DATASET EXCERPTS
··········
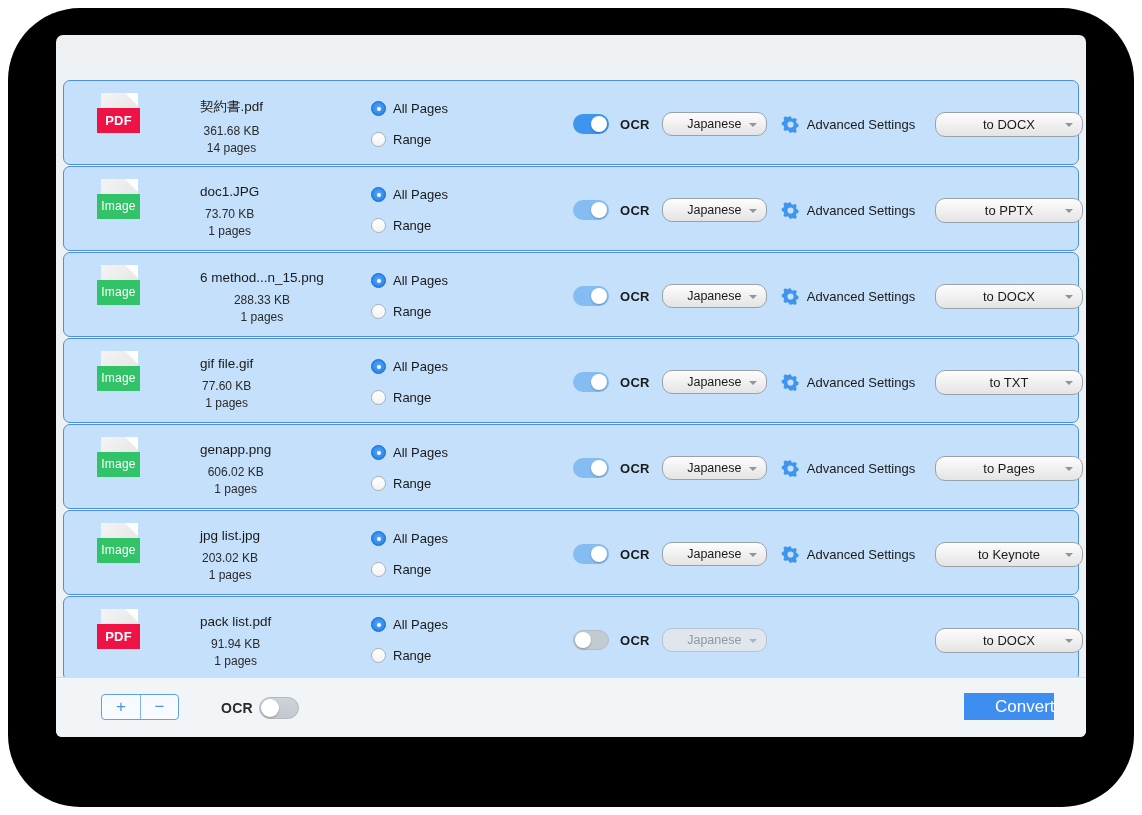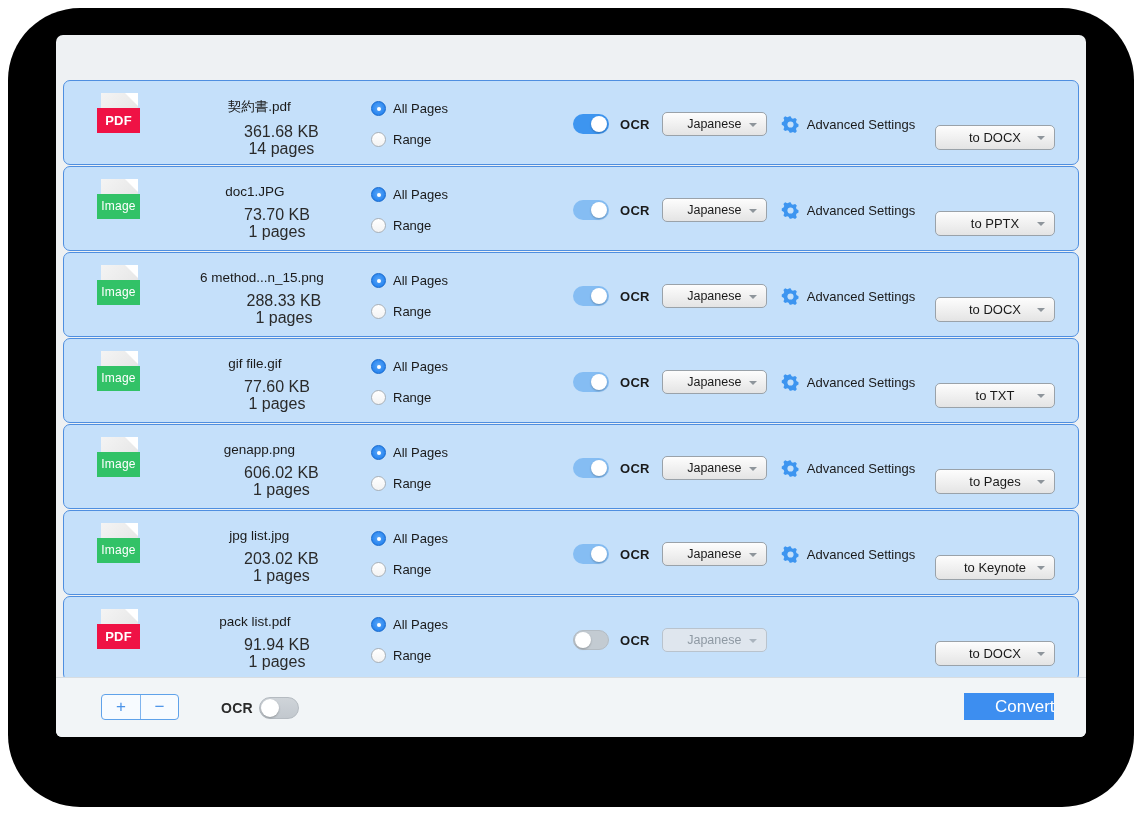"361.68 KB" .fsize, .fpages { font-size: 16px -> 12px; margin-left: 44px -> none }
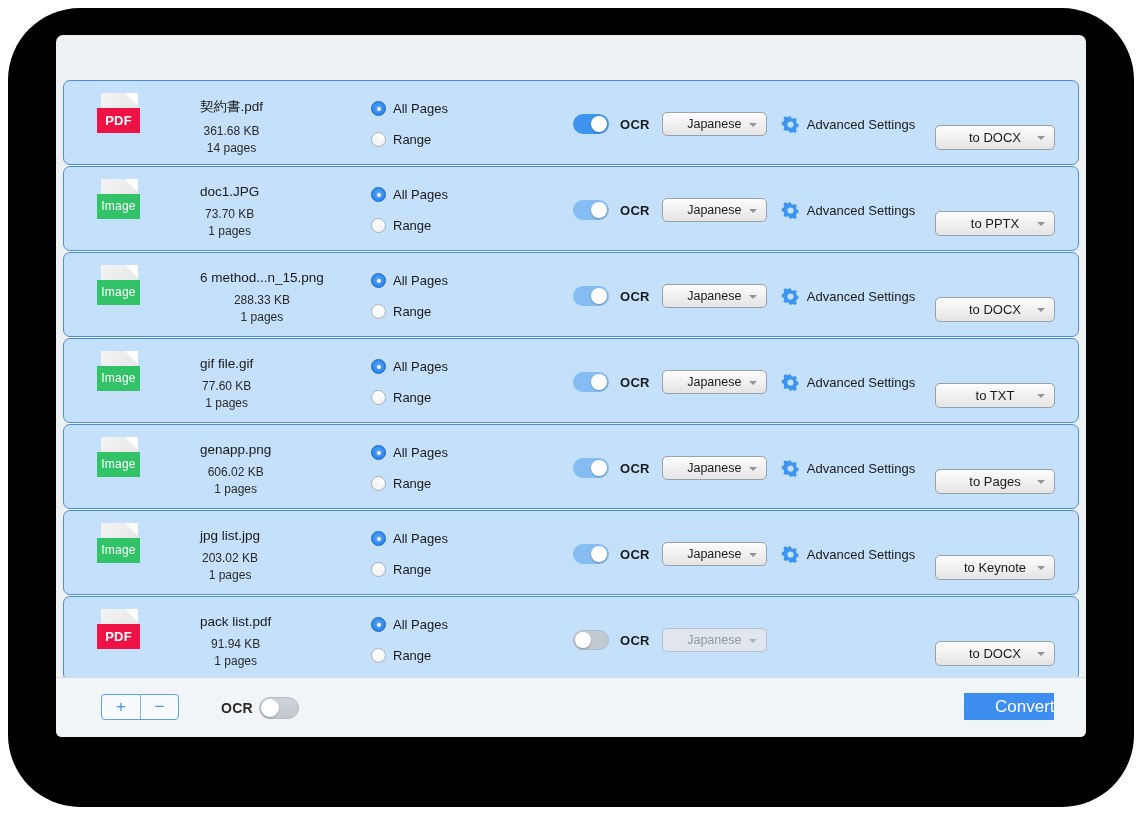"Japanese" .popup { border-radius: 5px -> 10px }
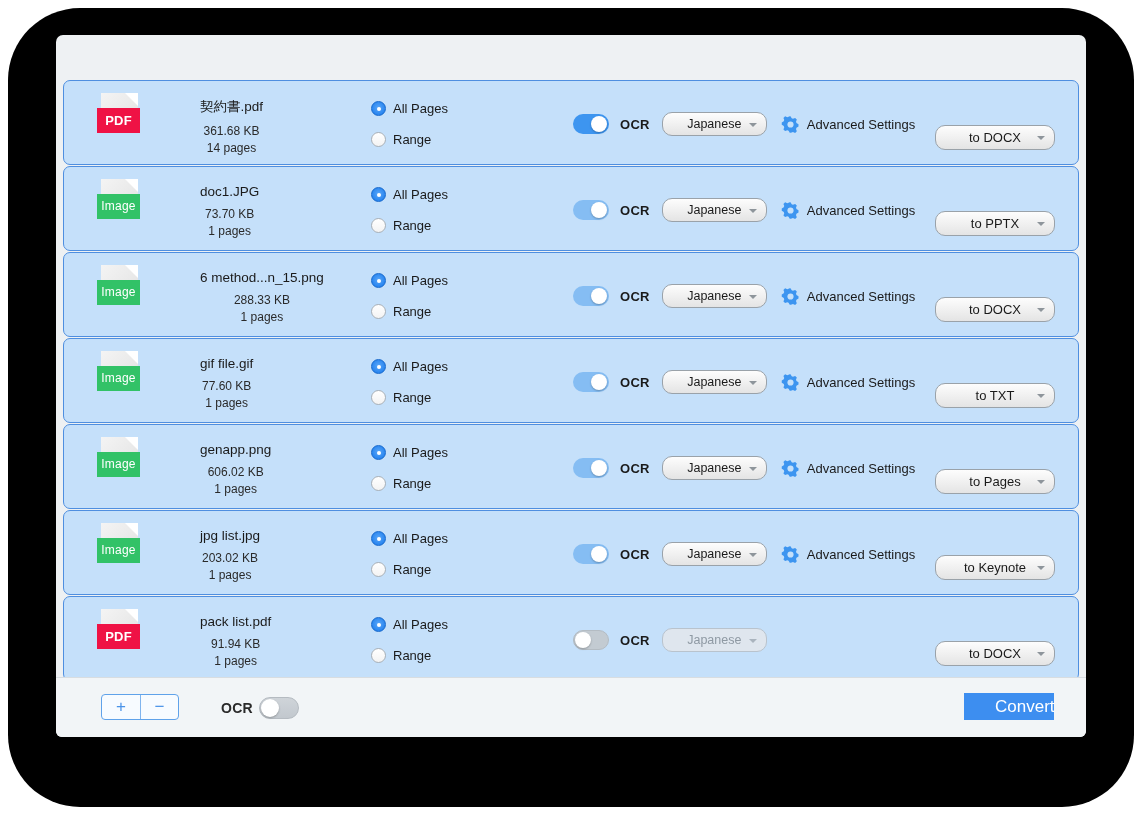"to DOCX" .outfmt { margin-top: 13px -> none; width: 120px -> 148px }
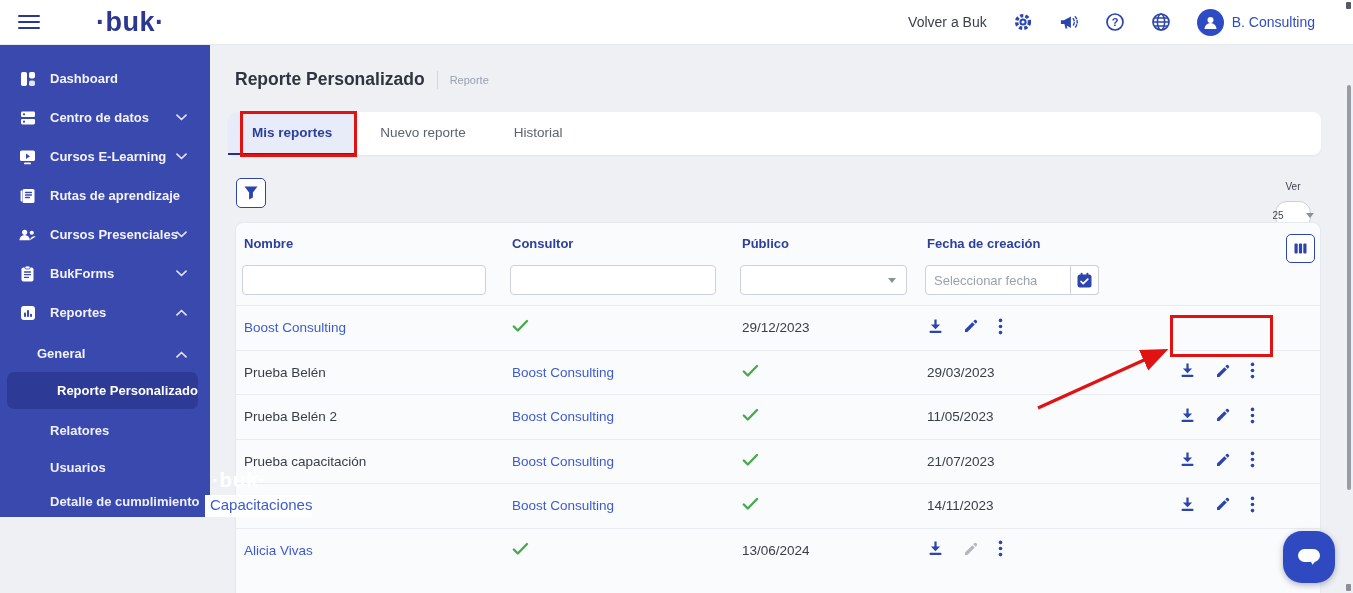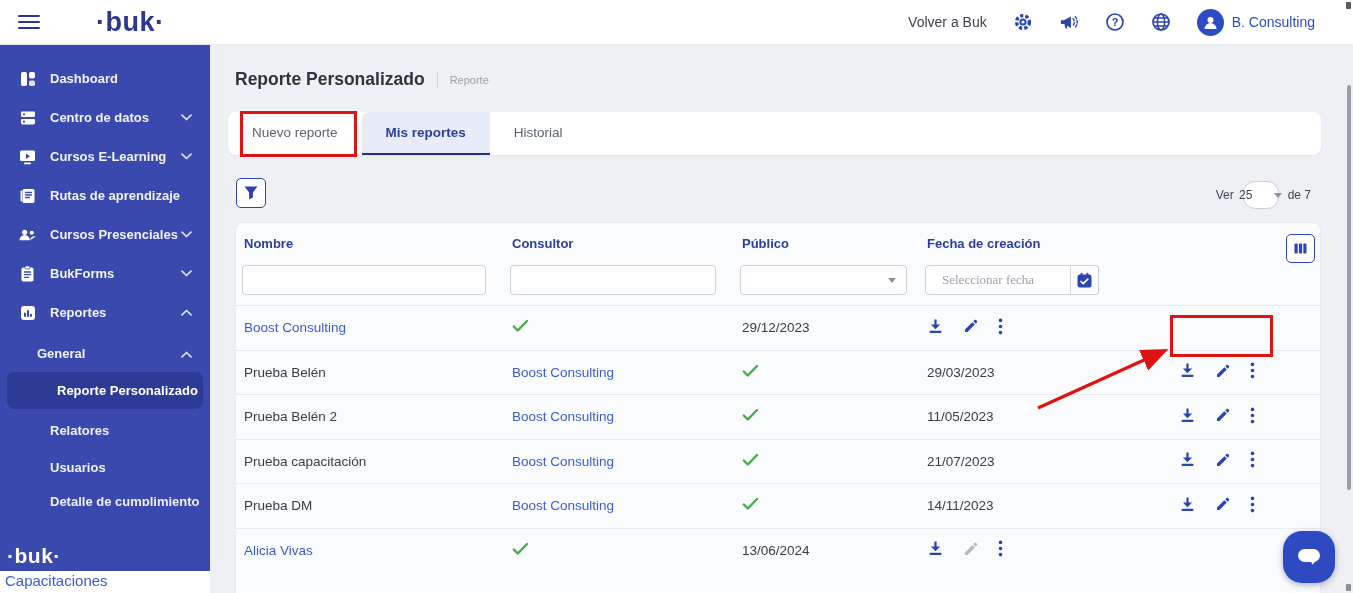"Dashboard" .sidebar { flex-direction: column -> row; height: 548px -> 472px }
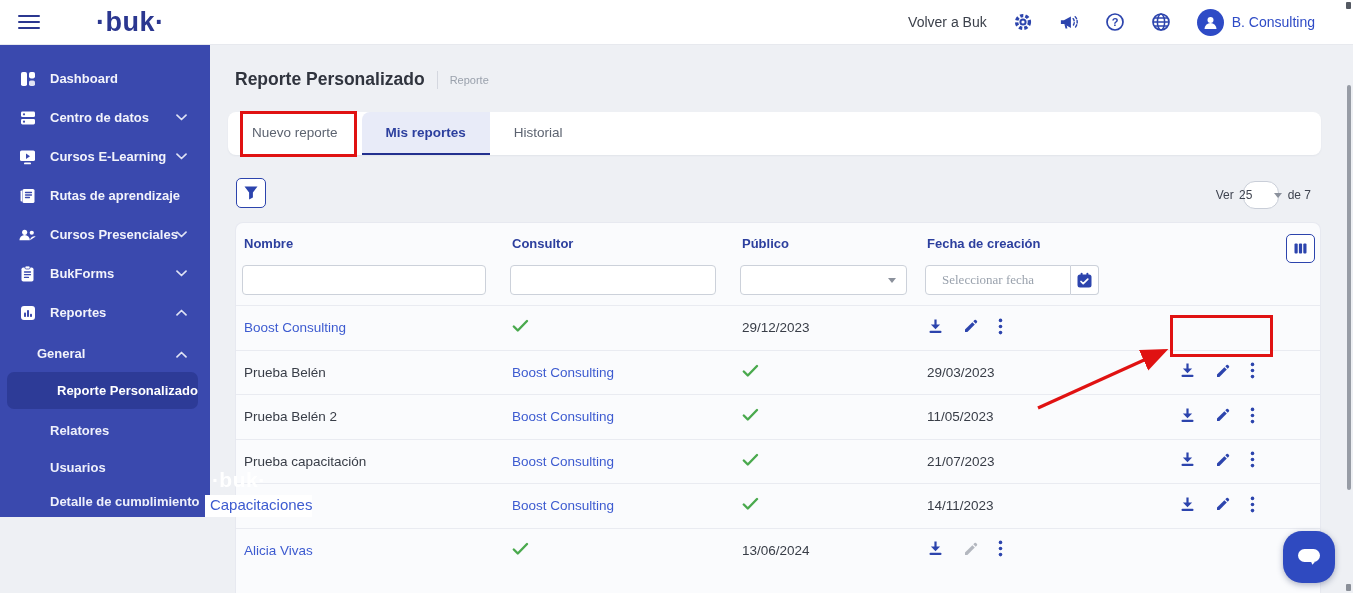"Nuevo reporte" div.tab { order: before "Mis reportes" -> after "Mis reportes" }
··········
PROBLEM
Your answer must consist only of the lines from the one containing "flex-direction: column ->" through the end of the entries, restated word for word, with no pictures.

PROBLEM SOLUTION
"Dashboard" .sidebar { flex-direction: column -> row; height: 548px -> 472px }
"Nuevo reporte" div.tab { order: before "Mis reportes" -> after "Mis reportes" }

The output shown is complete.